On the other hand, Relatives of those killed in the MH17 air disaster Wednesday urged Dutch Prime Minister Mark Rutte to launch a global campaign to obtain radar images which may help pinpoint who fired a missile at the plane.
All 298 passengers and crew onboard the Malaysia Airlines flight jetliner — most of them Dutch — died when it was shot down en route to Kuala Lumpur over war-torn eastern Ukraine in July 2014.
Officials with the Dutch safety board (OVV) concluded in their investigation last year that the Boeing 777 was hit by a Russian-made BUK missile fired from territory held by pro-Russian rebels. But they did not say definitively who pulled the trigger.
A separate criminal investigation is also underway in the Netherlands to try to find those responsible and bring them to justice. Now the Dutch relatives have written to Rutte to protest that primary radar data was not made available to the investigators by either the Russian or Ukrainian authorities.
“We can’t accept that people have refused to provide crucial information,” the families said in the letter, dated Tuesday and published Wednesday. They are urging Rutte to push either the United Nations or the International Civil Aviation Organisation (ICAO) to demand that the data is handed over.
The Dutch investigators acknowledged that while they were given certain radar data by both Kiev and Moscow, they had not received what is called the “primary radar” from either country.
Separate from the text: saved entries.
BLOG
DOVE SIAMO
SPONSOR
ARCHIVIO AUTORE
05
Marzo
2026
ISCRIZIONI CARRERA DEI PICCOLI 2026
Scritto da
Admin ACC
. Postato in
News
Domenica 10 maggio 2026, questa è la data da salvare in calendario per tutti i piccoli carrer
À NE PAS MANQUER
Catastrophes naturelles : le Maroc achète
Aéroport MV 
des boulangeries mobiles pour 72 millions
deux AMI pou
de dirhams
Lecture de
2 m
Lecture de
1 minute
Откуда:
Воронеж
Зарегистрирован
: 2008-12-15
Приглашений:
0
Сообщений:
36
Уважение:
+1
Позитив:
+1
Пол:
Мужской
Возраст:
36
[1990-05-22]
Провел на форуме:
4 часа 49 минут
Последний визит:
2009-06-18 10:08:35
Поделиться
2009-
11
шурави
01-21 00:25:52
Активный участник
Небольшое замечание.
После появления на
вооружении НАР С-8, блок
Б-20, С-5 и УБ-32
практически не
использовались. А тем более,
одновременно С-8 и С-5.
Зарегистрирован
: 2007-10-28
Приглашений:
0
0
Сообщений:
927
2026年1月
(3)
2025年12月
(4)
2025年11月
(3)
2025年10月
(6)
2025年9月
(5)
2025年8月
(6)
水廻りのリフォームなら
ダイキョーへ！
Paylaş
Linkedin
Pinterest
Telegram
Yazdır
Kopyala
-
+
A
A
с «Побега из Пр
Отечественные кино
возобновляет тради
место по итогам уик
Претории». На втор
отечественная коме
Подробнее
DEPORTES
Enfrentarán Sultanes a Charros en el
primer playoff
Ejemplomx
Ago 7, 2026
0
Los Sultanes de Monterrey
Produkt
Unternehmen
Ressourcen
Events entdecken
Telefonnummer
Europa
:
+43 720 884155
Primary radar, unlike secondary radar, can detect aircraft or unknown flying objects even if they are not equipped with a transponder, according to the ICAO.
That means primary radar could possibly trace the trajectory of a missile, for example. The Dutch investigators said in their October report that it was “very unlikely” that the primary radar systems in place could have detected the missile. But the families contended that that finding did not rule it out completely.
Under the ICAO regulations primary radar data should be kept for 30 days, and longer if it is needed for a crash inquiry. But Russian officials told the Dutch team they had not kept the data because the disaster did not happen in their territory. And Ukrainian authorities said their primary radar systems had been shut down at the time for scheduled maintenance.